**SOURCE EXTRACT:**
⟨
- Akron Township, Minnesota Location within the state of Minnesota Akron Township, Minnesota Akron Township, Minnesota (the United States)
- Coordinates: 46°24′21″N 96°19′58″W﻿ / ﻿46.40583°N 96.33278°W
- Country: United States
- State: Minnesota
- County: Wilkin

Area
- • Total: 35.5 sq mi (91.9 km^{2})
- • Land: 35.4 sq mi (91.8 km^{2})
- • Water: 0.039 sq mi (0.1 km^{2})
- Elevation: 1,053 ft (321 m)

Population (2000)
- • Total: 153
- • Density: 4.4/sq mi (1.7/km^{2})
- Time zone: UTC-6 (Central (CST))
- • Summer (DST): UTC-5 (CDT)
- FIPS code: 27-00550
- GNIS feature ID: 0663393

= Akron Township, Wilkin County, Minnesota =

Akron Township (/ˈækrən/ AK-rən) is a township in Wilkin County, Minnesota, United States. The population was 153 at the 2000 census.

==Geography==
According to the United States Census Bureau, the township has a total area of 35.5 sqmi, of which 35.5 sqmi is land and 0.04 sqmi (0.08%) is water.

==Demographics==
As of the census of 2000, there were 153 people, 47 households, and 42 families residing in the township. The population density was 4.3 people per square mile (1.7/km^{2}). There were 53 housing units at an average density of 1.5/sq mi (0.6/km^{2}). The racial makeup of the township was 98.04% White, and 1.96% from two or more races.
⟩
**INFORMATION PROVIDED:**
⟨
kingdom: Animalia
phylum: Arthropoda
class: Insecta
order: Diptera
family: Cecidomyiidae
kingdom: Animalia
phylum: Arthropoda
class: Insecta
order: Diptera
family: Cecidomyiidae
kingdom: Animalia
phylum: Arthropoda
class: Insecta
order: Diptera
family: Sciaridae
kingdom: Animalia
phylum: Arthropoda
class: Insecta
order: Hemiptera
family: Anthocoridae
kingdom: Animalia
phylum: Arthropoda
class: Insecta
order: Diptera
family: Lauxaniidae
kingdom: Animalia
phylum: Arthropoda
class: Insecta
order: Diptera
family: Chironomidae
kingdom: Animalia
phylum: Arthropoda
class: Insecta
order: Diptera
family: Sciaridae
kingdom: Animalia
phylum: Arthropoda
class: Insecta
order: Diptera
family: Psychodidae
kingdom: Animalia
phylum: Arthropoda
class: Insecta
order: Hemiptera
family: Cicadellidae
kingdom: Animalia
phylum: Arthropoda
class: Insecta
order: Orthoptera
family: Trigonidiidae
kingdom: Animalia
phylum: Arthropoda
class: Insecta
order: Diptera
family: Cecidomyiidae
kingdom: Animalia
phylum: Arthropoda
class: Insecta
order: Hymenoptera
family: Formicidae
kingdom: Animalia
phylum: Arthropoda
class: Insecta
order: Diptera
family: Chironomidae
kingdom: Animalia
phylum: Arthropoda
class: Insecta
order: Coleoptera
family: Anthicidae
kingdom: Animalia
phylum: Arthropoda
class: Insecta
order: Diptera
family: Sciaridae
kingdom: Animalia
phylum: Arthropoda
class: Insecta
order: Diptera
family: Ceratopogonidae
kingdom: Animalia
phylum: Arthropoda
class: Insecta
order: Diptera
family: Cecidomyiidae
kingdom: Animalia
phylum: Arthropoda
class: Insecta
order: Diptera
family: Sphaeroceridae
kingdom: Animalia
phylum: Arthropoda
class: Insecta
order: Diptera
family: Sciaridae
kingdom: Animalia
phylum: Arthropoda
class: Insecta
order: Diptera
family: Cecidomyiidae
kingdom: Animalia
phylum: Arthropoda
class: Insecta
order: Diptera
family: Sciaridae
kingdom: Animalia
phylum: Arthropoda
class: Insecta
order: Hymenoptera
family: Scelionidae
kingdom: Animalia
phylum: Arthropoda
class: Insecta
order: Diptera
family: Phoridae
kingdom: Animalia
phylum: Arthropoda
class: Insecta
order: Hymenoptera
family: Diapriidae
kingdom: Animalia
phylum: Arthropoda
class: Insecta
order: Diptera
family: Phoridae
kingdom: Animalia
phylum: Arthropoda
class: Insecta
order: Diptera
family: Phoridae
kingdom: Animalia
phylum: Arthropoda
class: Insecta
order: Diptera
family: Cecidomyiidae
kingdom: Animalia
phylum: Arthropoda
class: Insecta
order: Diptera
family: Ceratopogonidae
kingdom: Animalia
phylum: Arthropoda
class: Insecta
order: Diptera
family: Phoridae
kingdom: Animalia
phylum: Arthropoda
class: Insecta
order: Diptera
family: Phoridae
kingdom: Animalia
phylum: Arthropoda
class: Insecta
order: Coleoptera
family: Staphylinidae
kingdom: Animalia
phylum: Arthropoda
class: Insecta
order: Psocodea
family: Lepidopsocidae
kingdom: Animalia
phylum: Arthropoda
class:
⟩
**ACTIVITY LIST:**
(1) According to the Akron Township article, how many households were in the township at the 2000 census?
(2) Continue the Akron Township article from the point where it stops.

**ANSWERS BELOW:**
(1) 47

(2)
There were 47 households, out of which 46.8% had children under the age of 18 living with them, 87.2% were married couples living together, 2.1% had a female householder with no husband present, and 10.6% were non-families. 8.5% of all households were made up of individuals, and 4.3% had someone living alone who was 65 years of age or older. The average household size was 3.26 and the average family size was 3.48.

In the township the population was spread out, with 33.3% under the age of 18, 7.2% from 18 to 24, 20.9% from 25 to 44, 27.5% from 45 to 64, and 11.1% who were 65 years of age or older. The median age was 38 years. For every 100 females, there were 84.3 males. For every 100 females age 18 and over, there were 100.0 males.

The median income for a household in the township was $43,125, and the median income for a family was $43,125. Males had a median income of $28,750 versus $10,000 for females. The per capita income for the township was $15,022. About 14.6% of families and 17.7% of the population were below the poverty line, including 19.6% of those under the age of eighteen and none of those sixty five or over.